George Underwood, Bowie’s lifelong friend, who is also an artist and musician, said: “We spent so much time together, listening to and playing music. I’ve heard a lot of people say David’s music saved them or changed their life.

“It’s amazing that he could do that and even more amazing that it all started here, from such small beginnings, in this house. We were dreamers, and look what he became.”

Heritage Of London Trust says it wants the house to be a continuation of Bowie’s legacy of “free creative experimentation” inspired by Beckenham Arts Lab where he worked in the 1960s, which offered opportunities “for everybody”.

Workshops will be provided through the trust’s Proud Places and Proud Prospects initiatives.

The house is near the Edwardian “Bowie bandstand”, where the late musician performed in 1969, which was restored by Bromley Council and Heritage Of London Trust in 2024.

Widely considered as one of the greatest artists of all time, Bowie had five UK number one singles and 11 UK number one albums during his lifetime, and is best known for songs such as Starman, Ashes To Ashes and Sound And Vision.

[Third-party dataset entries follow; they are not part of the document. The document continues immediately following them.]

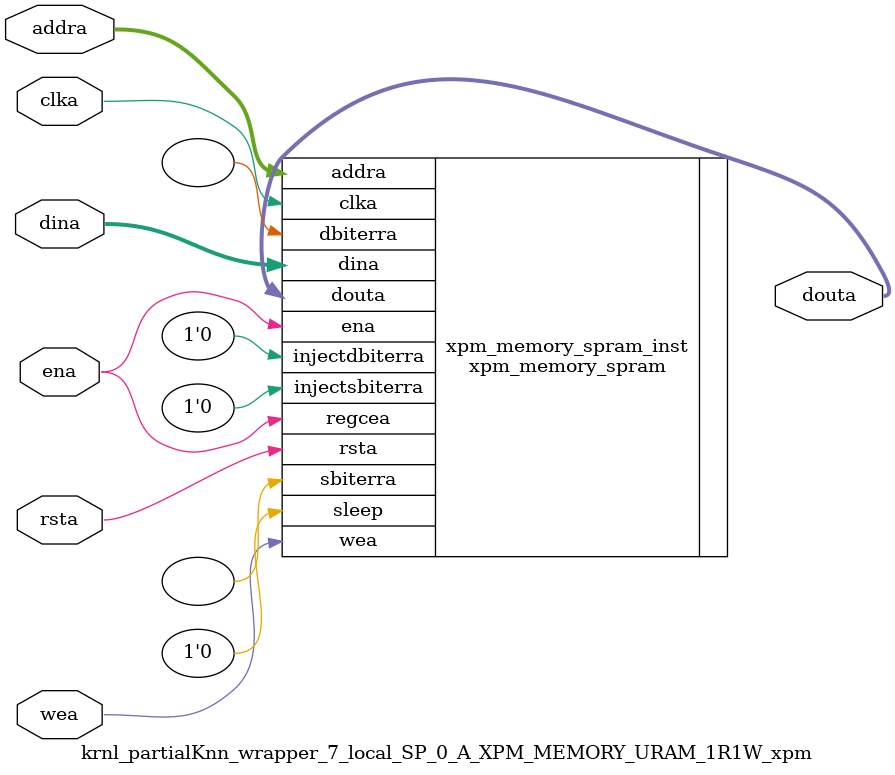
<source format=v>
`timescale 1 ns / 1 ps
module krnl_partialKnn_wrapper_7_local_SP_0_A_XPM_MEMORY_URAM_1R1W_xpm # (
  // Common module parameters
  parameter integer                 MEMORY_SIZE        = 524288,
  parameter                         MEMORY_PRIMITIVE   = "ultra",
  parameter                         ECC_MODE           = "no_ecc",
  parameter                         MEMORY_INIT_FILE   = "none",
  parameter                         WAKEUP_TIME        = "disable_sleep",
  parameter integer                 MESSAGE_CONTROL    = 0,
  // Port A module parameters
  parameter integer                 WRITE_DATA_WIDTH_A = 256,
  parameter integer                 READ_DATA_WIDTH_A  = WRITE_DATA_WIDTH_A,
  parameter integer                 BYTE_WRITE_WIDTH_A = WRITE_DATA_WIDTH_A,
  parameter integer                 ADDR_WIDTH_A       = 11,
  parameter                         READ_RESET_VALUE_A = "0",
  parameter integer                 READ_LATENCY_A     = 1,
  parameter                         WRITE_MODE_A       = "read_first"
) (
  // Port A module ports
  input  wire                                               clka,
  input  wire                                               rsta,
  input  wire                                               ena,
  input  wire [(WRITE_DATA_WIDTH_A/BYTE_WRITE_WIDTH_A)-1:0] wea,
  input  wire [ADDR_WIDTH_A-1:0]                            addra,
  input  wire [WRITE_DATA_WIDTH_A-1:0]                      dina,
  output wire [READ_DATA_WIDTH_A-1:0]                       douta
);
// Set parameter values and connect ports to instantiate an XPM_MEMORY single port RAM configuration
xpm_memory_spram # (
  // Common module parameters
  .MEMORY_SIZE        (MEMORY_SIZE),   //positive integer
  .MEMORY_PRIMITIVE   (MEMORY_PRIMITIVE),      //string; "auto", "distributed", "block" or "ultra";
  .ECC_MODE           (ECC_MODE),      //do not change
  .MEMORY_INIT_FILE   (MEMORY_INIT_FILE), //string; "none" or "<filename>.mem" 
  .MEMORY_INIT_PARAM  (""), //string;
  .WAKEUP_TIME        (WAKEUP_TIME),      //string; "disable_sleep" or "use_sleep_pin"
  .MESSAGE_CONTROL    (MESSAGE_CONTROL),      //do not change
  // Port A module parameters
  .WRITE_DATA_WIDTH_A (WRITE_DATA_WIDTH_A),     //positive integer
  .READ_DATA_WIDTH_A  (READ_DATA_WIDTH_A),     //positive integer
  .BYTE_WRITE_WIDTH_A (BYTE_WRITE_WIDTH_A),     //integer; 8, 9, or WRITE_DATA_WIDTH_A value
  .ADDR_WIDTH_A       (ADDR_WIDTH_A),      //positive integer
  .READ_RESET_VALUE_A (READ_RESET_VALUE_A),  //string
  .READ_LATENCY_A     (READ_LATENCY_A),      //non-negative integer
  .WRITE_MODE_A       (WRITE_MODE_A)       //string; "write_first", "read_first", "no_change"
) xpm_memory_spram_inst (
  // Common module ports
  .sleep          (1'b0),  //do not change
  // Port A module ports
  .clka           (clka),
  .rsta           (rsta),
  .ena            (ena),
  .regcea         (ena),
  .wea            (wea),
  .addra          (addra),
  .dina           (dina),
  .injectsbiterra (1'b0),  //do not change
  .injectdbiterra (1'b0),  //do not change
  .douta          (douta),
  .sbiterra       (),      //do not change
  .dbiterra       ()       //do not change
);
endmodule
</source>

Bowie was known for his drastic changes in sound and appearance during his career, beginning as a pop singer in the 1960s, before rising to major fame in the 1970s with glam rock albums The Rise And Fall Of Ziggy Stardust And The Spiders From Mars (1972) and Aladdin Sane (1973).

He embraced soul on the albums Young Americans (1975) and Station To Station (1976), and was among the first white artists to appear on US TV show Soul Train, before plunging into krautrock influences on Low (1977), Heroes (1977) and Lodger (1979).